Tyan Thunder HX FT83A-B7129 Power Consumption
In terms of power consumption, we have 4x 80Plus Platinum 1.6kW power supplies. We were able to use the higher wattage rating since we are using 208V data center power. One item that we hope Tyan looks into in the future is adding Titanium power supplies that are slightly more efficient. That slight efficiency gain is nice for larger systems like this.
In this system, we hit just under 3.5kW with two Intel Xeon Platinum 8380’s and eight NVIDIA A40 GPUs. That is quite a bit, but there is certainly room to increase that by adding higher-power NICs/ DPUs, adding more drives and other components to the system.
It is fairly clear that a system like this one needs to be on higher-power racks. Even a standard North American 208V 30A rack that has been used for years will likely only be able to handle one of these systems. Even in our configuration, we would be using around 35kW in 40U of space. That is a big reason we have been focusing on liquid cooling at STH.
STH Server Spider: Tyan Thunder HX FT83A-B7129
In the second half of 2018, we introduced the STH Server Spider as a quick reference to where a server system’s aptitude lies. Our goal is to start giving a quick visual depiction of the types of parameters that a server is targeted at.
As a 10x GPU server, this is effectively the most GPUs one can put in a single 4U node today. Tyan also balances that extreme optimization around having many GPUs with having features like storage and networking as well. That is a benefit of the switched PCIe architecture.
The advantage for a system like this is simple. Having 25% more GPUs in a single server versus an 8x GPU system means that one needs fewer servers. That leads to cost savings since one needs fewer CPUs, DIMMs, NICs, chassis, drives, and so forth. While this may seem like extreme optimization, these systems are not inexpensive when configured (the NVIDIA A40’s we used each has a street price of around $6000 these days.) That optimization can lead to large cost savings.
Final Words
Overall, this is an awesome system. We have been reviewing systems like these for years, and they have certainly become more refined with each generation. We are going to quickly note that we rushed this review a bit. You will see on Tyan’s website that this server is listed as “Coming Soon”. This system is going to be a centerpiece at Tyan’s SC21 virtual exhibition so the company asked us to get this review done fast before sending the unit back.
Having the newer generation of processors also means that there are a lot fewer trade-offs over the previous generations of servers. Thinking back to the Xeon E5 era when we started reviewing these servers, the increased PCIe Gen4 capacity is a welcome change.
One nice aspect of systems like this is that they are flexible. One can use GPUs and other accelerators (AI or FPGAs as examples) and keep a common platform for accelerated computing. That is a big difference and why many still prefer these PCIe solutions over SXM/ OAM servers. Still, we are reaching the limits of what these systems can practically cool so one has to wonder if the market will start shifting more towards OAM in future generations.

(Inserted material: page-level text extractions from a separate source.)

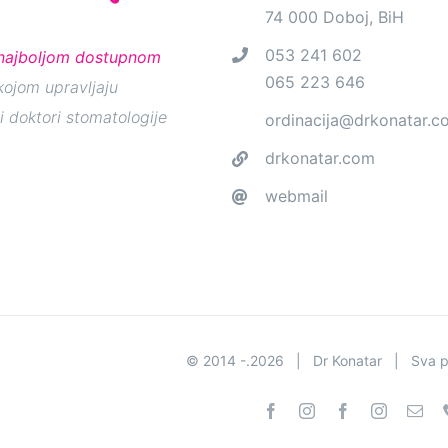
74 000 Doboj, BiH
053 241 602
najboljom dostupnom
065 223 646
ojom upravljaju
i doktori stomatologije
ordinacija@drkonatar.c
drkonatar.com
webmail
© 2014 -.
2026 | Dr Konatar | Sva 
Facebook
Instagram
Facebook
Instagram
Ema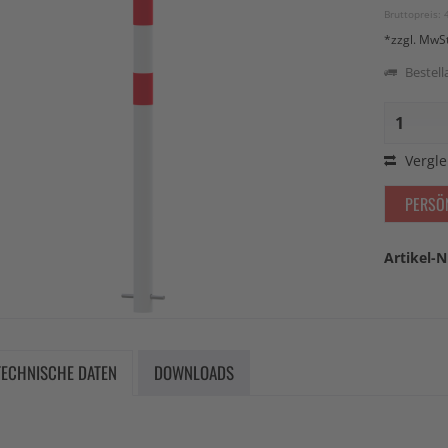
Bruttopreis: 
*zzgl. MwS
Bestella
Vergle
PERSÖ
Artikel-N
TECHNISCHE DATEN
DOWNLOADS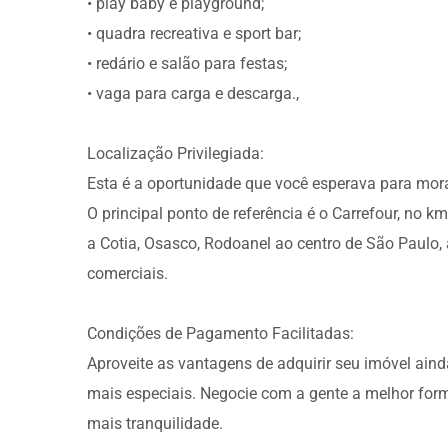
• play baby e playground;
• quadra recreativa e sport bar;
• redário e salão para festas;
• vaga para carga e descarga.,
Localização Privilegiada:
Esta é a oportunidade que você esperava para mor
O principal ponto de referência é o Carrefour, no 
a Cotia, Osasco, Rodoanel ao centro de São Paulo, 
comerciais.
Condições de Pagamento Facilitadas:
Aproveite as vantagens de adquirir seu imóvel ai
mais especiais. Negocie com a gente a melhor fo
mais tranquilidade.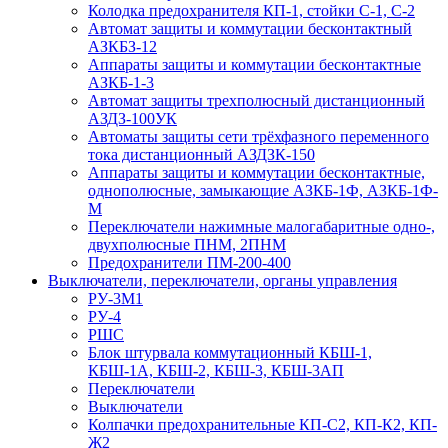
Колодка предохранителя КП-1, стойки С-1, С-2
Автомат защиты и коммутации бесконтактный
АЗКБЗ-12
Аппараты защиты и коммутации бесконтактные
АЗКБ-1-3
Автомат защиты трехполюсный дистанционный
АЗДЗ-100УК
Автоматы защиты сети трёхфазного переменного
тока дистанционный АЗДЗК-150
Аппараты защиты и коммутации бесконтактные,
однополюсные, замыкающие АЗКБ-1Ф, АЗКБ-1Ф-
М
Переключатели нажимные малогабаритные одно-,
двухполюсные ПНМ, 2ПНМ
Предохранители ПМ-200-400
Выключатели, переключатели, органы управления
РУ-3М1
РУ-4
РШС
Блок штурвала коммутационный КБШ-1,
КБШ-1А, КБШ-2, КБШ-3, КБШ-3АП
Переключатели
Выключатели
Колпачки предохранительные КП-С2, КП-К2, КП-
Ж2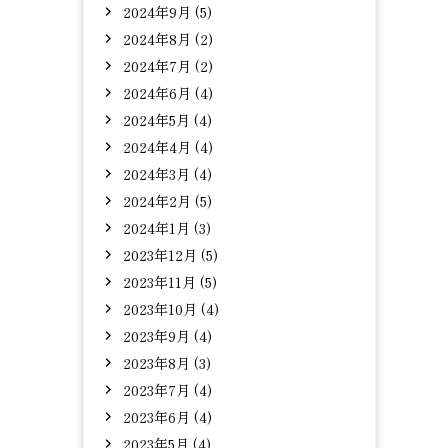
2024年9月 (5)
2024年8月 (2)
2024年7月 (2)
2024年6月 (4)
2024年5月 (4)
2024年4月 (4)
2024年3月 (4)
2024年2月 (5)
2024年1月 (3)
2023年12月 (5)
2023年11月 (5)
2023年10月 (4)
2023年9月 (4)
2023年8月 (3)
2023年7月 (4)
2023年6月 (4)
2023年5月 (4)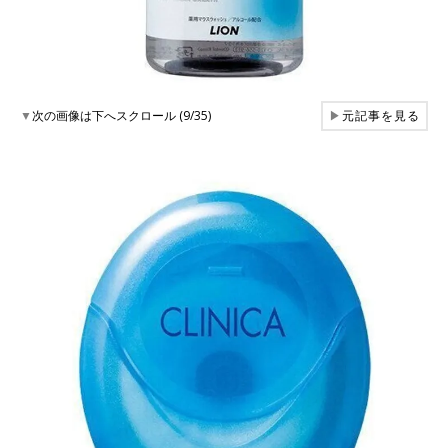
▼
次の画像は下へスクロール (9/35)
▶
元記事を見る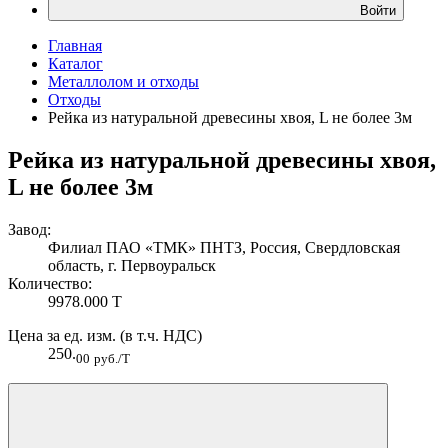
Войти
Главная
Каталог
Металлолом и отходы
Отходы
Рейка из натуральной древесины хвоя, L не более 3м
Рейка из натуральной древесины хвоя,
L не более 3м
Завод:
Филиал ПАО «ТМК» ПНТЗ, Россия, Свердловская
область, г. Первоуральск
Количество:
9978.000 Т
Цена за ед. изм. (в т.ч. НДС)
250.
00
руб./Т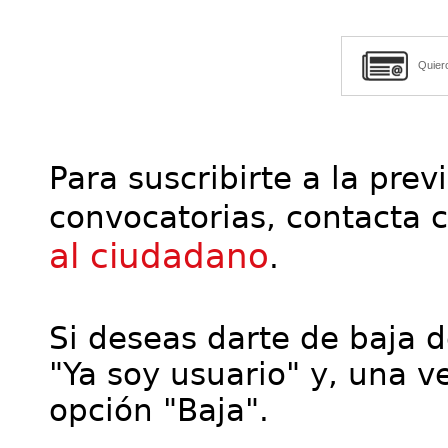
Quier
Para suscribirte a la prev
convocatorias, contacta 
al ciudadano
.
Si deseas darte de baja de
"Ya soy usuario" y, una ve
opción "Baja".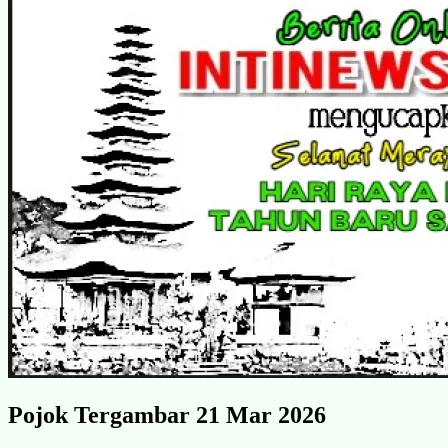
Pojok Tergambar 21 Mar 2026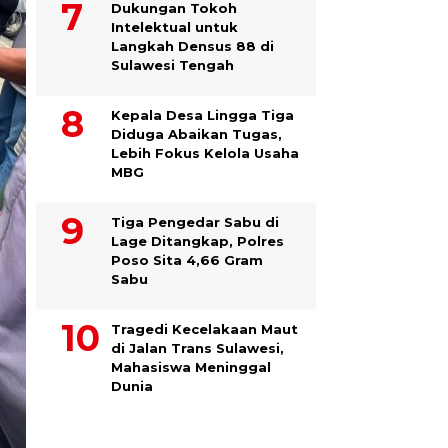
Dukungan Tokoh
Intelektual untuk
Langkah Densus 88 di
Sulawesi Tengah
Kepala Desa Lingga Tiga
Diduga Abaikan Tugas,
Lebih Fokus Kelola Usaha
MBG
Tiga Pengedar Sabu di
Lage Ditangkap, Polres
Poso Sita 4,66 Gram
Sabu
Tragedi Kecelakaan Maut
di Jalan Trans Sulawesi,
Mahasiswa Meninggal
Dunia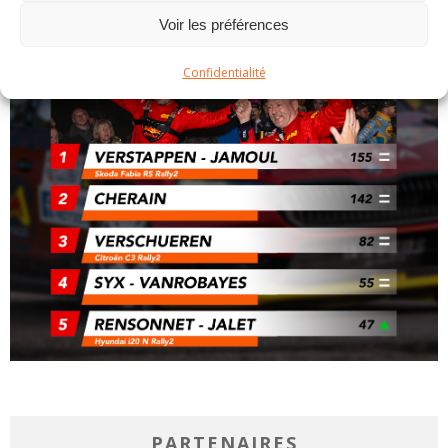
Voir les préférences
Confidentialité
PARTENAIRES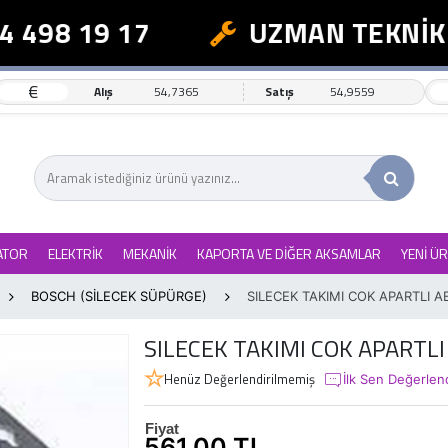
 498 19 17
UZMAN TEKNİK D
€
Alış
54,7365
Satış
54,9559
ATOR
ELEKTRİK
MEKANİK
KAPORTA VE DİĞER AKSAMLAR
YENİ Ü
BOSCH (SİLECEK SÜPÜRGE)
SILECEK TAKIMI COK APARTLI 
SILECEK TAKIMI COK APARTL
Henüz Değerlendirilmemiş
İlk Sen Değerlen
Fiyat
561,00 TL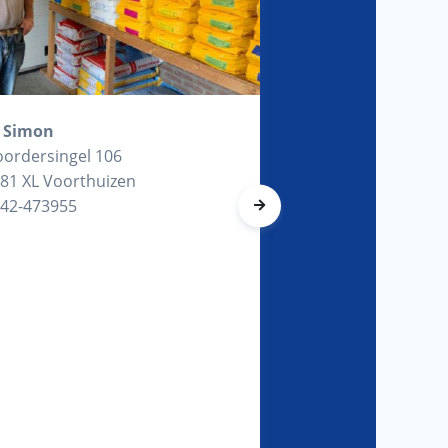
 Simon
ordersingel 106
81 XL Voorthuizen
42-473955
Brasser's Koren
Oostweg 2
4373RA Biggekerk
0118 551323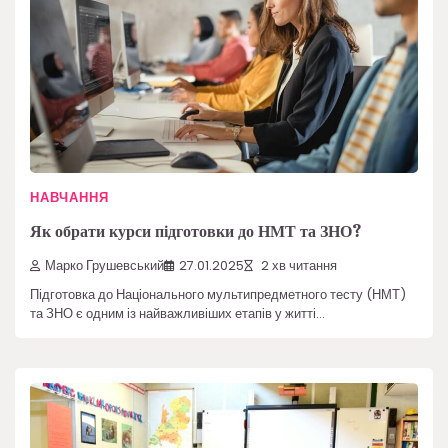
НАВЧАННЯ
Як обрати курси підготовки до НМТ та ЗНО?
Марко Грушевський
27.01.2025
2 хв читання
Підготовка до Національного мультипредметного тесту (НМТ)
та ЗНО є одним із найважливіших етапів у житті…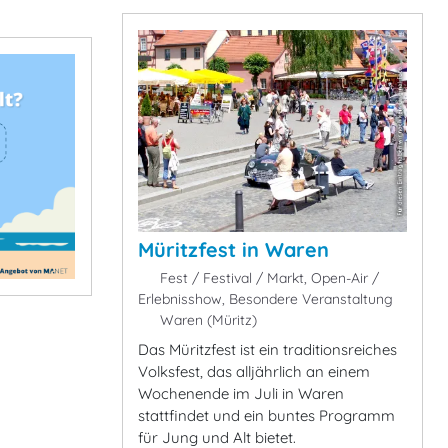
Müritzfest in Waren
Fest / Festival / Markt, Open-Air /
Erlebnisshow, Besondere Veranstaltung
Waren (Müritz)
Das Müritzfest ist ein traditionsreiches
Volksfest, das alljährlich an einem
Wochenende im Juli in Waren
stattfindet und ein buntes Programm
für Jung und Alt bietet.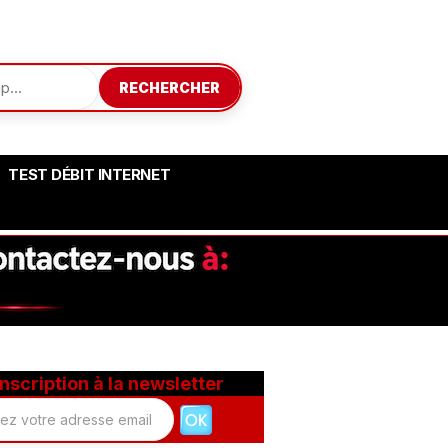
RECHERCHER
TEST DÉBIT INTERNET
Inscription à la newsletter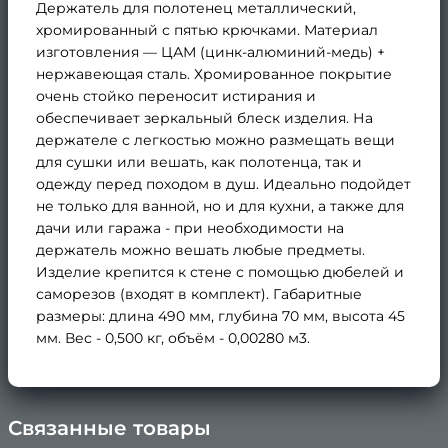
Держатель для полотенец металлический,
хромированный с пятью крючками. Материал
изготовления — ЦАМ (цинк-алюминий-медь) +
нержавеющая сталь. Хромированное покрытие
очень стойко переносит истирания и
обеспечивает зеркальный блеск изделия. На
держателе с легкостью можно размещать вещи
для сушки или вешать, как полотенца, так и
одежду перед походом в душ. Идеально подойдет
не только для ванной, но и для кухни, а также для
дачи или гаража - при необходимости на
держатель можно вешать любые предметы.
Изделие крепится к стене с помощью дюбелей и
саморезов (входят в комплект). Габаритные
размеры: длина 490 мм, глубина 70 мм, высота 45
мм. Вес - 0,500 кг, объём - 0,00280 м3.
Связанные товары
×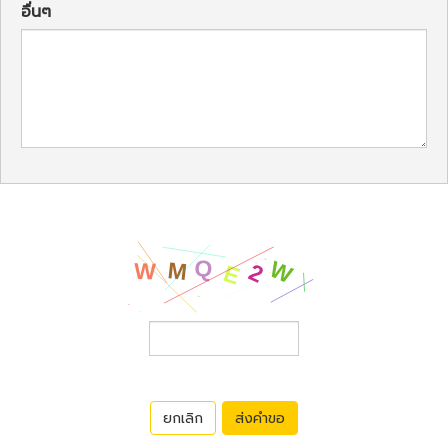
อื่นๆ
ยกเลิก
ส่งคำขอ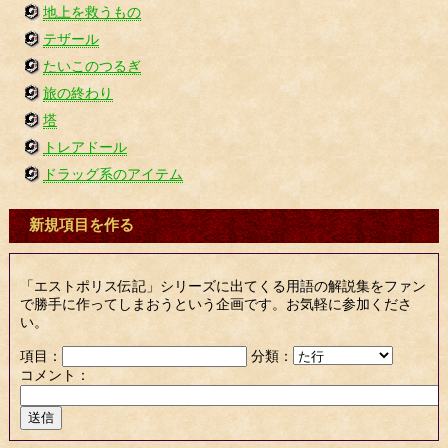
地上を救うもの
テザール
たいこのつるぎ
旅の終わり
塔
トレアドール
ドラッグ系のアイテム
新規項目を作る
「エストポリス伝記」シリーズに出てくる用語の解説集をファン
で勝手に作ってしまおうという企画です。お気軽に参加くださ
い。
項目：
分類：
コメント：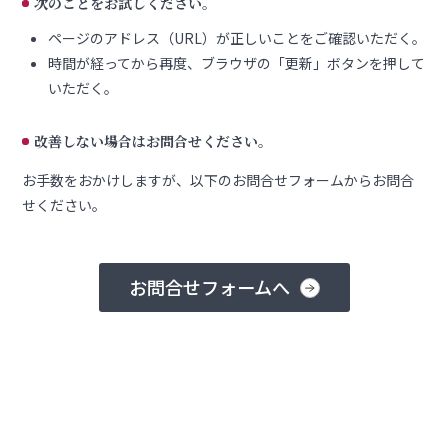
次のことをお試しください。
ページのアドレス（URL）が正しいことをご確認いただく。
時間が経ってから再度、ブラウザの「更新」ボタンを押して
いただく。
改善しない場合はお問合せください。
お手数をおかけしますが、以下のお問合せフォームからお問合
せください。
お問合せフォームへ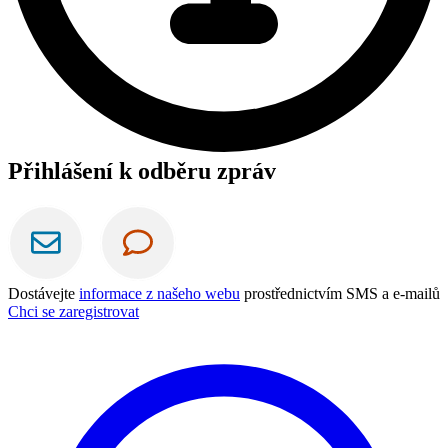
Přihlášení k odběru zpráv
Dostávejte
informace z našeho webu
prostřednictvím SMS a e-mailů
Chci se zaregistrovat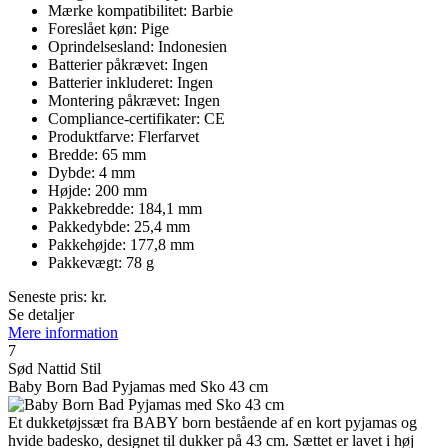
Mærke kompatibilitet: Barbie
Foreslået køn: Pige
Oprindelsesland: Indonesien
Batterier påkrævet: Ingen
Batterier inkluderet: Ingen
Montering påkrævet: Ingen
Compliance-certifikater: CE
Produktfarve: Flerfarvet
Bredde: 65 mm
Dybde: 4 mm
Højde: 200 mm
Pakkebredde: 184,1 mm
Pakkedybde: 25,4 mm
Pakkehøjde: 177,8 mm
Pakkevægt: 78 g
Seneste pris:
kr.
Se detaljer
Mere information
7
Sød Nattid Stil
Baby Born Bad Pyjamas med Sko 43 cm
Et dukketøjssæt fra BABY born bestående af en kort pyjamas og
hvide badesko, designet til dukker på 43 cm. Sættet er lavet i høj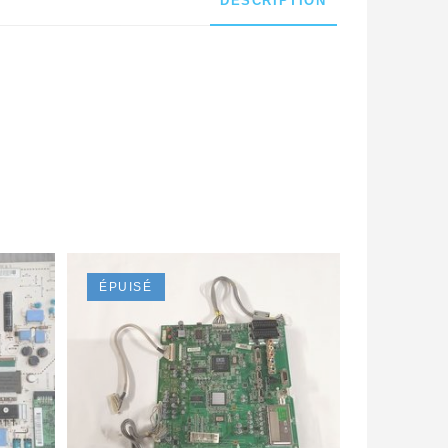
DESCRIPTION
ÉPUISÉ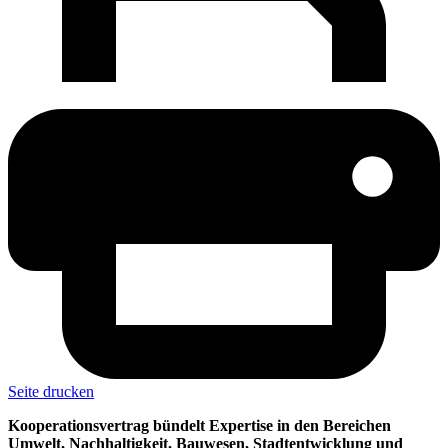
Seite drucken
Kooperationsvertrag bündelt Expertise in den Bereichen
Umwelt, Nachhaltigkeit, Bauwesen, Stadtentwicklung und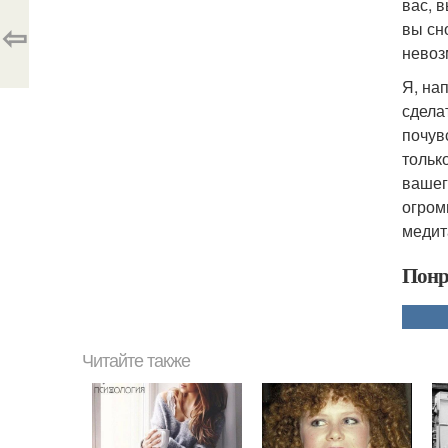
вас, 
⇦
вы сн
невоз
Я, на
сдела
почув
тольк
вашего
огром
медит
Понр
Читайте также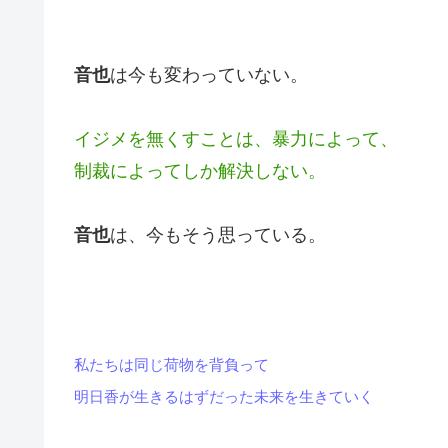
音也
は今も変わっていない。
イジメを無くすことは、暴力によって、
制裁によってしか解決しない。
音也
は、今もそう思っている。
私たちは同じ荷物を背負って
明日香が生きるはずだった未来を生きていく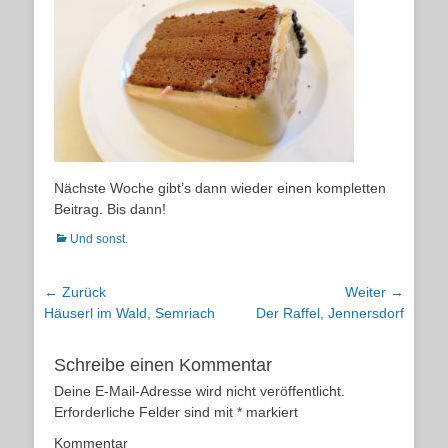
Nächste Woche gibt’s dann wieder einen kompletten
Beitrag. Bis dann!
Kategorien
Und sonst.
Beitragsnavigation
← Zurück
Weiter →
Vorheriger
Nächster
Häuserl im Wald, Semriach
Der Raffel, Jennersdorf
Beitrag:
Beitrag:
Schreibe einen Kommentar
Deine E-Mail-Adresse wird nicht veröffentlicht.
Erforderliche Felder sind mit
*
markiert
Kommentar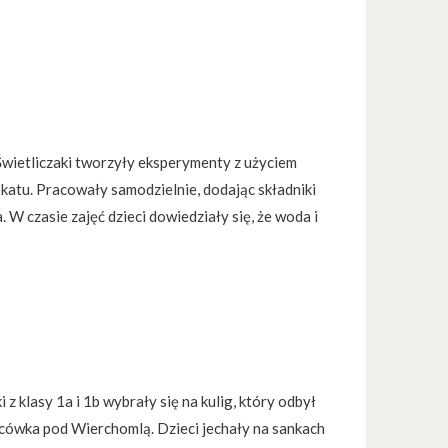
Świetliczaki tworzyły eksperymenty z użyciem
okatu. Pracowały samodzielnie, dodając składniki
 W czasie zajęć dzieci dowiedziały się, że woda i
h
 z klasy 1a i 1b wybrały się na kulig, który odbył
acówka pod Wierchomlą. Dzieci jechały na sankach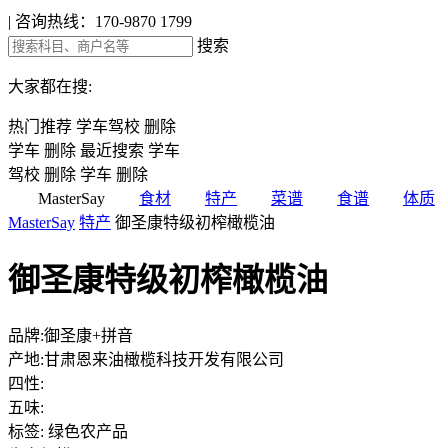
|
咨询热线：170-9870 1799
搜索
大家都在搜:
热门推荐
学车驾校
删除
学车
删除
最近搜索
学车
驾校
删除
学车
删除
MasterSay
食材
特产
菜谱
食谱
体质
MasterSay
特产
御圣康特级初榨橄榄油
御圣康特级初榨橄榄油
品牌:御圣康+拼音
产地:甘肃恩来油橄榄科技开发有限公司
四性:
五味:
标签: 绿色农产品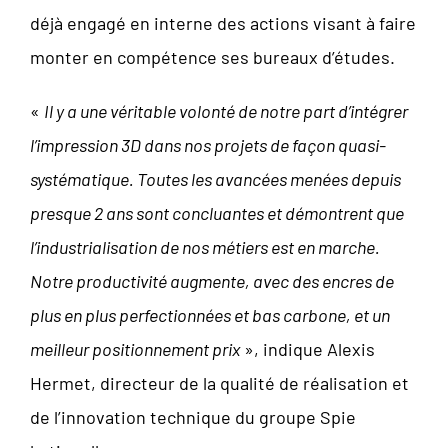
déjà engagé en interne des actions visant à faire
monter en compétence ses bureaux d’études.
«
Il y a une véritable volonté de notre part d’intégrer
l’impression 3D dans nos projets de façon quasi-
systématique. Toutes les avancées menées depuis
presque 2 ans sont concluantes et démontrent que
l’industrialisation de nos métiers est en marche.
Notre productivité augmente, avec des encres de
plus en plus perfectionnées et bas carbone, et un
meilleur positionnement prix
», indique Alexis
Hermet, directeur de la qualité de réalisation et
de l’innovation technique du groupe Spie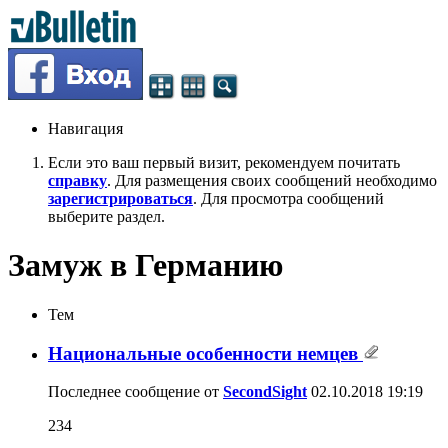
Навигация
Если это ваш первый визит, рекомендуем почитать
справку
. Для размещения своих сообщений необходимо
зарегистрироваться
. Для просмотра сообщений
выберите раздел.
Замуж в Германию
Тем
Национальные особенности немцев
Последнее сообщение от
SecondSight
02.10.2018
19:19
234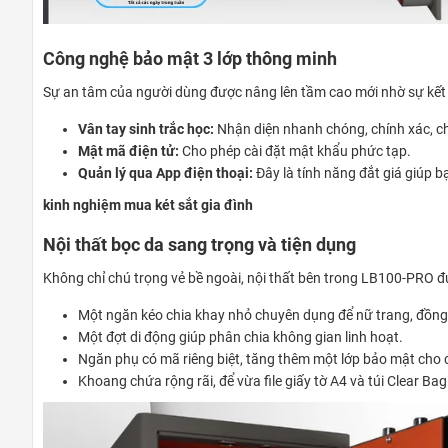
Công nghệ bảo mật 3 lớp thông minh
Sự an tâm của người dùng được nâng lên tầm cao mới nhờ sự kết
Vân tay sinh trắc học:
Nhận diện nhanh chóng, chính xác, c
Mật mã điện tử:
Cho phép cài đặt mật khẩu phức tạp.
Quản lý qua App điện thoại:
Đây là tính năng đắt giá giúp b
kinh nghiệm mua két sắt gia đình
Nội thất bọc da sang trọng và tiện dụng
Không chỉ chú trọng vẻ bề ngoài, nội thất bên trong LB100-PRO đ
Một ngăn kéo chia khay nhỏ chuyên dụng để nữ trang, đồng
Một đợt di động giúp phân chia không gian linh hoạt.
Ngăn phụ có mã riêng biệt, tăng thêm một lớp bảo mật cho c
Khoang chứa rộng rãi, để vừa file giấy tờ A4 và túi Clear Bag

Overall, this system worked well for us. After many memories of rough early GPU compute servers, this certainly feels like it is a better solution. In this article, hopefully, you learned a bit about what those generational enhancements are.
So many GPU servers latley
Is multi root host supported on this platform? That is a huge and flexible feature of leveraging both the Broadcom PCIe switches and cabling those to the motherboard: each of the PCIe switches can be configured to link to each of the CPU sockets. If the motherboard and GPU platforms support this multi-host topology it will cut out a hop between the CPU sockets to access memory as each card can then go directly to the appropriate socket and normalize memory access latency. Very helpful for some applications. The downside is that per socket socket PCIe bandwidth is halved. As a flexible solution using PCIe switches and cables, this is configurable to optimizes for your use-case.
There is also the obvious options of being able to swap the CPU board with AMD Epyc while re-using the GPU IO board. Good engineering on Tyan’s part. While tied to PCIe 4.0 due to the switches, it would permit rapid deployment of dual socket Intel Sapphire Rapids and AMD Genoa platforms next year with the need to only replace part of the motherboard.
It’d be nice to see a few more options in the front for those two 16x PCIe 4.0 slots. In this system it is clear that they’re targeted for HBA/RAID controller cards but I feel they’d be better off as some OPC 3.0 NIC cards or dedicated to some NVMe drive bay. Everything being cabled does provide tons of options though.
I do think it is a bit of a short coming that there is no onboard networking besides the IPMI port. Granted anyone with this server would likely opt for some higher speed networking (100 Gbit Ethernet etc.) but having a tried and true pair of 1 Gbit ports for tasks like cluster management that is OS application level accessible is nice. Being able to PEX boot without the hassle of going through a 3rd party NIC are advantageous. Granted it is possible to boot the system through the IPMI interface using a remotely mounted drive but that is a scheme that doesn’t lend itself well to automation from my prior experience.
Can we please put an end to junky drive trays. There has to be a better option.